Historique de la Statue de la Vierge

Au milieu des années 1860, le curé Dominique Racine formule le souhait de voir une statue de la Vierge sur le Cap-Trinité. Ne pouvant soutenir cette onéreuse dépense , le curé met son idée de côté. Il faut attendre en 1878 pour voir le projet ressuscité.

C’est le malheureux voyageur de commerce Charles-Napoléon Robitaille qui aura cette opportunité. Ce dernier en voulant traverser les glaces de la rivière Saguenay entre Sainte-Anne et Chicoutimi, se retrouve à l’eau avec son cheval et son équipement. À cet instant, Robitaille évoque la Sainte-Vierge pour venir à son secours, il réussi à se hisser sur une glace et s’en sauve par miracle… Gravement affecté par cet accident, il demande, encore une fois à la vierge, de lui laisser au moins 10 ans de vie pour finir d’élever sa famille.


Collection SHS
Pour remercier celle qui lui a sauvé la vie, Robitaille décide d’ériger un monument en son honneur. Dès la fin de septembre 1880, Robitaille commande une statue de la Vierge d’une hauteur de 7,5 mètres au sculpteur Louis Jobin. Sculptée en 3 blocs dans du pin, la statue est terminée en avril 1881.Après avoir été exposée à Québec et à Montréal, elle est transportée, à la mi-août, par le vapeur Union jusqu’à l’Anse-Saint-Jean. L’ascension de la statue sur le Cap-Trinité pose quelques problèmes… Après être tombée à l’eau au quai de l’Anse-Saint-Jean, elle est tirée jusqu’au pied du Cap-Trinité. Elle y reste quelques jours partiellement immergée, jusqu’à ce qu’on la hisse au sommet du Cap. Sectionnée en 14 morceaux puis montée en 22 étapes à l’aide de palans, la statue se retrouve au sommet du Cap, 8 jours plus tard. Son inauguration eut lieu le 15 septembre 1881.
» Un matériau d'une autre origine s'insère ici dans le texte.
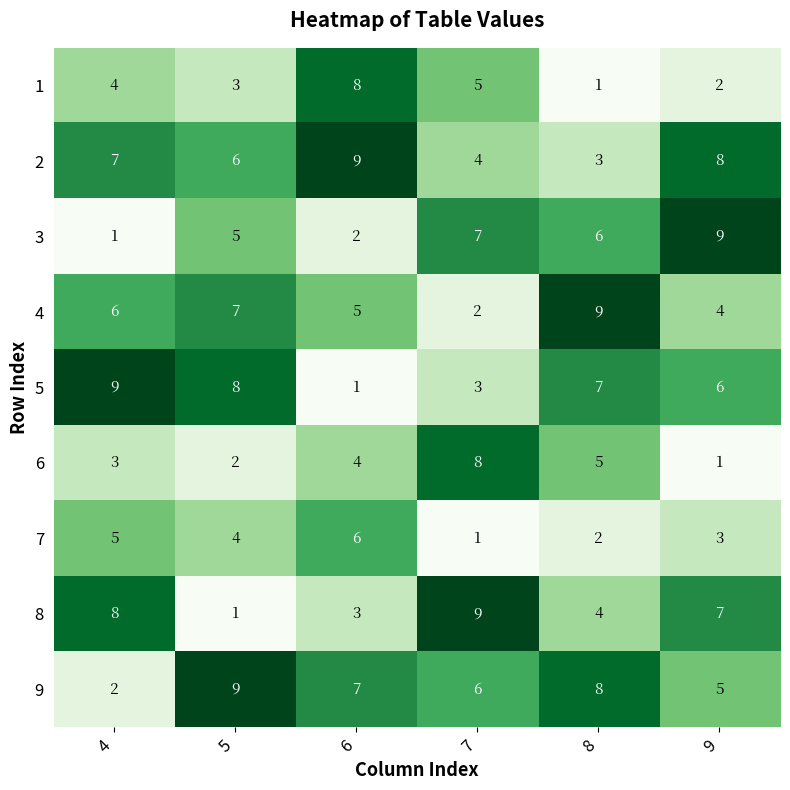

Rank the categories by 2 value from lowest to highest.

8, 7, 5, 4, 9, 6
Au cours de ses 120 ans d’existence, soumise aux températures extrêmes et à l’insouciance des milliers de visiteurs, Notre-Dame-du-Saguenay a dû subir plusieurs cures de rajeunissement. Des restaurations majeures ont été entreprises en 1913, 1948 et 1977.

Reconnaissance et renommée de Notre-Dame-du-Saguenay
En 1954, le gouvernement québécois confiait la statue à la Société historique du Saguenay « pour les fins de culte religieux » et lui faisait don du terrain d’environ 200 âcres sur lequel elle était érigée. Dix ans plus tard, Notre-Dame-du-Saguenay était classée monument historique par le Ministère des Affaires culturelles. Adopté par une résolution de la Commission des Monuments historiques de Québec, le classement stipulait que cet « objet mobilier et artistique ne pouvait être acheté, vendu ou déplacé de son site actuel »

Aujourd’hui, partie intégrante et indissociable du paysage saguenéen, Notre-Dame-du-Saguenay s’inscrit dans cette tradition historique et artistique puisqu’elle a largement contribué à façonner la renommée du site où elle est érigée.